Since Monday night, Ms. F. says, she has received nearly 600 angry phone calls from people blaming her for creating a parody Twitter account of Newtown school shooter Adam Lanza. That account, under the handle @BlastinKids, appeared to celebrate the senseless killings in Newtown with profane references to murder and cannibalism. It was taken down by Twitter on Monday after a surge of protests from other users of the social media site. Twitter didn’t respond to repeated requests for comment.
The calls to Ms. F. began after the collective group of hackers known as Anonymous claimed to have identified the author of the parody Lanza account: a 32-year-old financial asset manager named Jacob. In an Internet posting, Anonymous also included an address, phone number, employer, and Facebook page for this person. Anonymous also embedded a script tag, or a line of code, into the comment section of a Daily Beast article on Monday in an apparent attempt to disseminate the person’s information. The Daily Beast is withholding the last name because it has not been able to verify his identity, or the identity of the person who answered his alleged phone number.
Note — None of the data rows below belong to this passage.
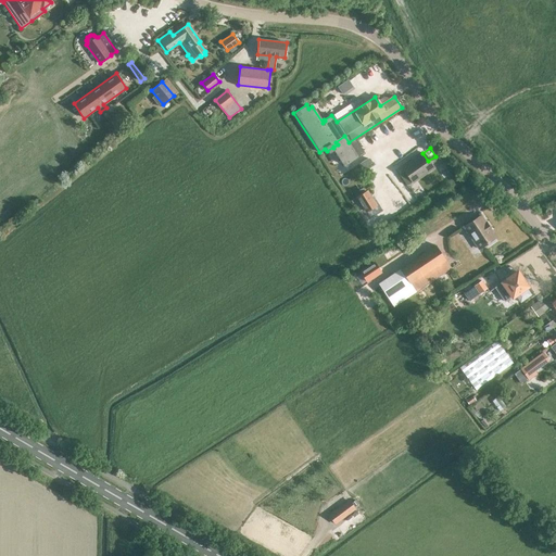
[(428,161),(422,153),(402,168),(404,171),(399,175),(406,186),(412,181),(413,182),(433,167),(428,161)]
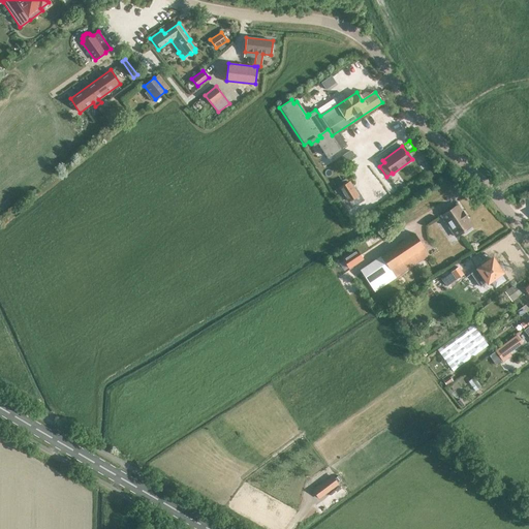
[(348,182),(340,187),(348,201),(358,196),(348,182)]
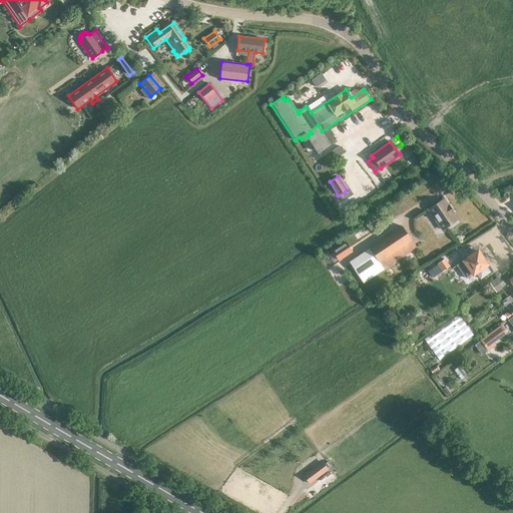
[(457,219),(443,198),(428,209),(442,229),(450,224),(451,226),(457,222),(456,220),(457,219)]
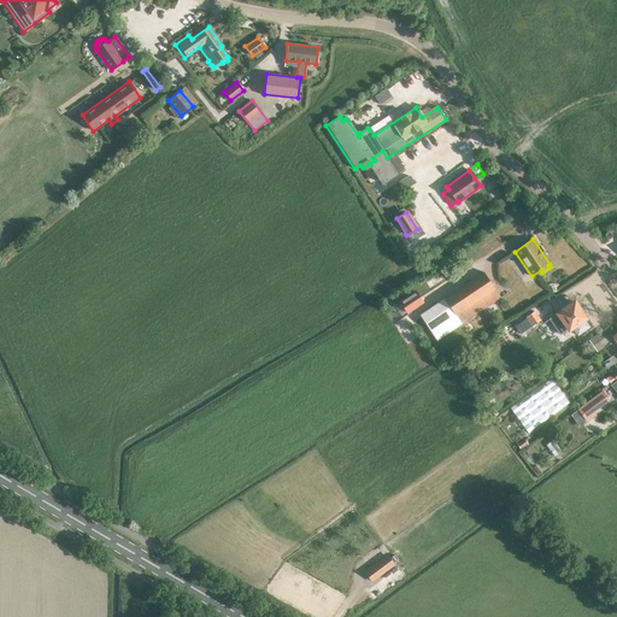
[(436,341),(500,298),(483,272),(419,315),(436,341)]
That person, Ms. F., says she is a divorced minister and quilting enthusiast who moved to Saint Charles to be closer to her family. She says she doesn’t know the alleged Twitter, nor does she use Twitter. “I am 71 years old I don’t do social networking,” she told the Daily Beast Tuesday. She said she has tried to contact Twitter about the mix up, but thus far the number she has been calling has been a fax line.
Ms. F. has also called the local police, who are now investigating the case for cyber-harassment. Lt. Craig McGuire of the Saint Charles County Sheriff's Department confirmed that she lives at that address and said the department's cyber-crimes unit is handling the case. "There were hackers who identified what they thought was a good phone number and a good address for this guy on Twitter," he said. "But the phone number is no good and he doesn’t live at that address anymore. Now all these knuckleheads get on there and want to call and have their voices heard and threaten these people," he added. "But we want to tell them you can’t believe everything you see on the Internet.” The head of the cyber-crimes unit, Chris Mateja, said the unit is going through the answering-machine messages to determine whether they constitute harassment.
The ordeal has forced Ms. F to change her outgoing message, she says. It now says, “If you are trying to reach Jacob you have the wrong number. I am a 71-year-old woman living with my dog. All of you who are calling have been fooled into thinking I am Jacob.”
In the interview she said she just wanted all the hateful answering-machine messages to stop. She said she is thinking of adding a new line to her answering-machine message: “When you are leaving threatening, hateful messages that many of you have left, you are perpetrating the same kind of hateful thinking that caused this horrendous event in Connecticut to have happened in the first place.”